ASSIGNMENT: Report every line of the data that includes "lines".

[Stored items]
Start of Block
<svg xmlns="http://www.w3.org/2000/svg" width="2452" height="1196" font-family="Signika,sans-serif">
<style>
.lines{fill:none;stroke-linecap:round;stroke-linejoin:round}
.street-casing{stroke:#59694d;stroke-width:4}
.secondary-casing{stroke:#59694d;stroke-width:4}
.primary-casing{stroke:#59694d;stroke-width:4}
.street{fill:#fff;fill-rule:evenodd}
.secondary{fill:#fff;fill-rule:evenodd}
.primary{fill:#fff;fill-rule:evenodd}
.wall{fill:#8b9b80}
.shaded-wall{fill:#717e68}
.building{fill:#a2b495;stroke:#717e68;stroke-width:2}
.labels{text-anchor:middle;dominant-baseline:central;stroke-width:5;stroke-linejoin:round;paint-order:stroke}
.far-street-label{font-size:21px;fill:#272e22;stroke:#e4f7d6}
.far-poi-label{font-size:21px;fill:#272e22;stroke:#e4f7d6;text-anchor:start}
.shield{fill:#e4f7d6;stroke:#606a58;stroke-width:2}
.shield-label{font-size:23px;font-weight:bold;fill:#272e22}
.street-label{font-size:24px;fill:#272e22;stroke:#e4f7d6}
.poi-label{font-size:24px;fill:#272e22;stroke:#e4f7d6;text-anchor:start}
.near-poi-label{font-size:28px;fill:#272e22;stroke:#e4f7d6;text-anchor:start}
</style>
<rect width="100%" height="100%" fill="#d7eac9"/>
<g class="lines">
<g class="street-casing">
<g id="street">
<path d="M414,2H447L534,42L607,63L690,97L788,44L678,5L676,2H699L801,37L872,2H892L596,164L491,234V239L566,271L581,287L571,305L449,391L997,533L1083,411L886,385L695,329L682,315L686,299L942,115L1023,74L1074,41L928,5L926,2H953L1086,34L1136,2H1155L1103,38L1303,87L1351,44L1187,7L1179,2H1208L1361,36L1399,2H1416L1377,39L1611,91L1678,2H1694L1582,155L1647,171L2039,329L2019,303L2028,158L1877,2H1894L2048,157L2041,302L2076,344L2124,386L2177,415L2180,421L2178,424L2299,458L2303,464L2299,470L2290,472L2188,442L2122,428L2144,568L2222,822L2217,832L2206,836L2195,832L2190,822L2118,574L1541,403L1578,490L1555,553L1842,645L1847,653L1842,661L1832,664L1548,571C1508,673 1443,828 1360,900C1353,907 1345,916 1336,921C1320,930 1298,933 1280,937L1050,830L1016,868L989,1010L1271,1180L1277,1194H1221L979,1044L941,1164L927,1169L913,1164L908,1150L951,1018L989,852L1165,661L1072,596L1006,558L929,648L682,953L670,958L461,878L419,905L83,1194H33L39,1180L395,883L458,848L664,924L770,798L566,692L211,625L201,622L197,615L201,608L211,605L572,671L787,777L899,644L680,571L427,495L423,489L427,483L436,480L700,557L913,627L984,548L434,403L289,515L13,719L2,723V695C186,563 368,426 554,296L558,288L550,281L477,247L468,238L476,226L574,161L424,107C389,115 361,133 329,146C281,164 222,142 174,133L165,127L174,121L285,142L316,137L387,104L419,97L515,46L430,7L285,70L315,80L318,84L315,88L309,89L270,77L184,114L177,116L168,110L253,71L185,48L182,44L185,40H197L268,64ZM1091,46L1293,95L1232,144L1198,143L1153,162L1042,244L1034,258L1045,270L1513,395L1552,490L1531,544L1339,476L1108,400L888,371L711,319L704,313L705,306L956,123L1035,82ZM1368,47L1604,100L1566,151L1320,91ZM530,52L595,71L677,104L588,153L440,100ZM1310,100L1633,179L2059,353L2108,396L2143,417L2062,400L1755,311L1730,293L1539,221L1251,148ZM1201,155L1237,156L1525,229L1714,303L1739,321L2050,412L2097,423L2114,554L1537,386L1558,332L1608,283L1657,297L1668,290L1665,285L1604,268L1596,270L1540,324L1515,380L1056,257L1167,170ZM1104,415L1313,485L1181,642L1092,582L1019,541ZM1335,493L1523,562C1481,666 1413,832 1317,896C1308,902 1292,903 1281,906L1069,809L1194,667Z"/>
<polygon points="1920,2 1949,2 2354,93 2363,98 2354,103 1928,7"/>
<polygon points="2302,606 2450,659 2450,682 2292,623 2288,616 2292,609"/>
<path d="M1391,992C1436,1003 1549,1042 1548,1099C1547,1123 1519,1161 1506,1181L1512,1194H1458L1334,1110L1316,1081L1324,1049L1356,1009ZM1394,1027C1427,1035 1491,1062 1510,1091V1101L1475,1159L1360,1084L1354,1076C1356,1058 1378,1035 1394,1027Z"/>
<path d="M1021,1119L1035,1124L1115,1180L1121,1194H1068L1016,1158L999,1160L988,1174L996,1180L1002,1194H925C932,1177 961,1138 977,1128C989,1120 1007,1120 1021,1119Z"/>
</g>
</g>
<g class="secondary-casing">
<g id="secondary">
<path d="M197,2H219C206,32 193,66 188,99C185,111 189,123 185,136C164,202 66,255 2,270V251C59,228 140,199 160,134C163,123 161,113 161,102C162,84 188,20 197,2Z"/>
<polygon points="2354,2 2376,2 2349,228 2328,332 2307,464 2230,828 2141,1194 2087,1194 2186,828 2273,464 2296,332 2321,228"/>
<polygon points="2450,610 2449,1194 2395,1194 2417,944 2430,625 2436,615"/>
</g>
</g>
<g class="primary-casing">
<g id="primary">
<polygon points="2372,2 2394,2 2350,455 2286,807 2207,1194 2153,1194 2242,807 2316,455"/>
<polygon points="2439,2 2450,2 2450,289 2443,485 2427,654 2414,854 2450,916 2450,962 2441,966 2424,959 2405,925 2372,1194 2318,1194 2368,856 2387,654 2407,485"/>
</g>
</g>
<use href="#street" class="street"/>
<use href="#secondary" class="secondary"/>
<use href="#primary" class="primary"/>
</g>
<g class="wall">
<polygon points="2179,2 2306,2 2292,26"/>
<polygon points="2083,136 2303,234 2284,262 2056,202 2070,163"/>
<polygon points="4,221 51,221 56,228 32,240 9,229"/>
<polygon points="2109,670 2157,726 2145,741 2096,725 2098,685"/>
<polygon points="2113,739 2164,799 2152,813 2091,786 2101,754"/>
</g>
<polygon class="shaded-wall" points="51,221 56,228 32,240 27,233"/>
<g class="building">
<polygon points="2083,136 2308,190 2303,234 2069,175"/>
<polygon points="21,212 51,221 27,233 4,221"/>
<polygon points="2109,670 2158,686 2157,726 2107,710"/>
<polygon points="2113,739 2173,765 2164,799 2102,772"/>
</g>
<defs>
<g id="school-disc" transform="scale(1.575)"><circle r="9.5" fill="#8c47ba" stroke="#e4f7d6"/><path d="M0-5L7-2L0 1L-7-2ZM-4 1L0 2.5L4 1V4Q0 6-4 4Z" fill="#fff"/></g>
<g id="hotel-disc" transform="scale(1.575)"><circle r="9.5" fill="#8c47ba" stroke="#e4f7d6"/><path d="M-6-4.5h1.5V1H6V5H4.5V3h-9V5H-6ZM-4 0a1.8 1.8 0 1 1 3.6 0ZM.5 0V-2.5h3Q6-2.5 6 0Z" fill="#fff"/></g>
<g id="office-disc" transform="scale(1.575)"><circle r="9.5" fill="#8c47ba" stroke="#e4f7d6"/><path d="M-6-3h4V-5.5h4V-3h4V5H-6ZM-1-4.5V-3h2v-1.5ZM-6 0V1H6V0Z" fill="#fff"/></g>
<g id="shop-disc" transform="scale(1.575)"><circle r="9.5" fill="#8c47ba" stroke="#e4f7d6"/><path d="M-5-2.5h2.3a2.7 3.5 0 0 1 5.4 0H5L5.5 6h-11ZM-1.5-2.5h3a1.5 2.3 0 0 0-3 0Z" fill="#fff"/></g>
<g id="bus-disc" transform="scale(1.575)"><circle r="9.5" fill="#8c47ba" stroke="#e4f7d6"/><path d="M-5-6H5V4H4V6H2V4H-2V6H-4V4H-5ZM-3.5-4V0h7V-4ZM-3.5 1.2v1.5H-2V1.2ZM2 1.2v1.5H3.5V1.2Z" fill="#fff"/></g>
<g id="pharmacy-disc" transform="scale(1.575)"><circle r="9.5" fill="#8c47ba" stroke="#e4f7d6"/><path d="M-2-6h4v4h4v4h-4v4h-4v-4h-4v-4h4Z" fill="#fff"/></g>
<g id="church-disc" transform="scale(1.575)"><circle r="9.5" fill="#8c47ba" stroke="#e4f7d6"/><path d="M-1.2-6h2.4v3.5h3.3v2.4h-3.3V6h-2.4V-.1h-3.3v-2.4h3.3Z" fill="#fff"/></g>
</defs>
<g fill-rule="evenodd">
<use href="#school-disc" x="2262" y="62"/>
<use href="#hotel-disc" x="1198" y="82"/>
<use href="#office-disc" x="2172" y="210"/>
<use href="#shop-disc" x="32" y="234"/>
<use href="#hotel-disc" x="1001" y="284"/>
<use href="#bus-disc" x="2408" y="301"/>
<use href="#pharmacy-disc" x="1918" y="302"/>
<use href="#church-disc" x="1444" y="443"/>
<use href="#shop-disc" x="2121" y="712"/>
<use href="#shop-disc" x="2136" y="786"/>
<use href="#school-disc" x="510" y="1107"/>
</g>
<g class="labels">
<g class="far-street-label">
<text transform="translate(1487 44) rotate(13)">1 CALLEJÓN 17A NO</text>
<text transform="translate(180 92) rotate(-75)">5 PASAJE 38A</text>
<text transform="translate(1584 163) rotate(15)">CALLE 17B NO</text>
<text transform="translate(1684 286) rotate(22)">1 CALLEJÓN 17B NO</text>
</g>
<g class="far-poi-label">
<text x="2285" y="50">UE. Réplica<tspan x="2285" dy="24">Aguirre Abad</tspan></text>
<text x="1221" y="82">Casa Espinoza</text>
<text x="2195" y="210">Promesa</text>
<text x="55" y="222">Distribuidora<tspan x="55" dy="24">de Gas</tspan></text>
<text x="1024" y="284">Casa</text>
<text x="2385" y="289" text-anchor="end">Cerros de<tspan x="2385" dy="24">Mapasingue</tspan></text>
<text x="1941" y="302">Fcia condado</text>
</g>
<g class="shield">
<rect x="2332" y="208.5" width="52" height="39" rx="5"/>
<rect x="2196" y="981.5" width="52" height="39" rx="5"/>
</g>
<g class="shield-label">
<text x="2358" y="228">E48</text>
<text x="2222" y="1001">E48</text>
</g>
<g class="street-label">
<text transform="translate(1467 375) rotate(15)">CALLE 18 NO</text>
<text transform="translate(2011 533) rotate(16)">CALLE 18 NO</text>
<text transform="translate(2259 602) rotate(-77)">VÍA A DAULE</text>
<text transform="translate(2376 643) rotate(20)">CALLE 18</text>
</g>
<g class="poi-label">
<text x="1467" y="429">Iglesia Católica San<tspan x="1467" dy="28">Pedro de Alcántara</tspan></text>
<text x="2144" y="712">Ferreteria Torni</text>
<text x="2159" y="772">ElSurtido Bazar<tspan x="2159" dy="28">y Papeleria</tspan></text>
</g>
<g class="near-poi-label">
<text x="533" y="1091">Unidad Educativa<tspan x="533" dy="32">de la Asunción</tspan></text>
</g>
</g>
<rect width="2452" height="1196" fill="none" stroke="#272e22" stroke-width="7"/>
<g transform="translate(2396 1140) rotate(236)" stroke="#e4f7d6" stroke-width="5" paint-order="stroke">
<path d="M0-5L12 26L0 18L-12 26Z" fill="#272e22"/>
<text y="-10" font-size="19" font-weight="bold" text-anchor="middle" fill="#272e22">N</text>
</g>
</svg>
End of Block
EXERCISE SOLUTION:
.lines{fill:none;stroke-linecap:round;stroke-linejoin:round}
<g class="lines">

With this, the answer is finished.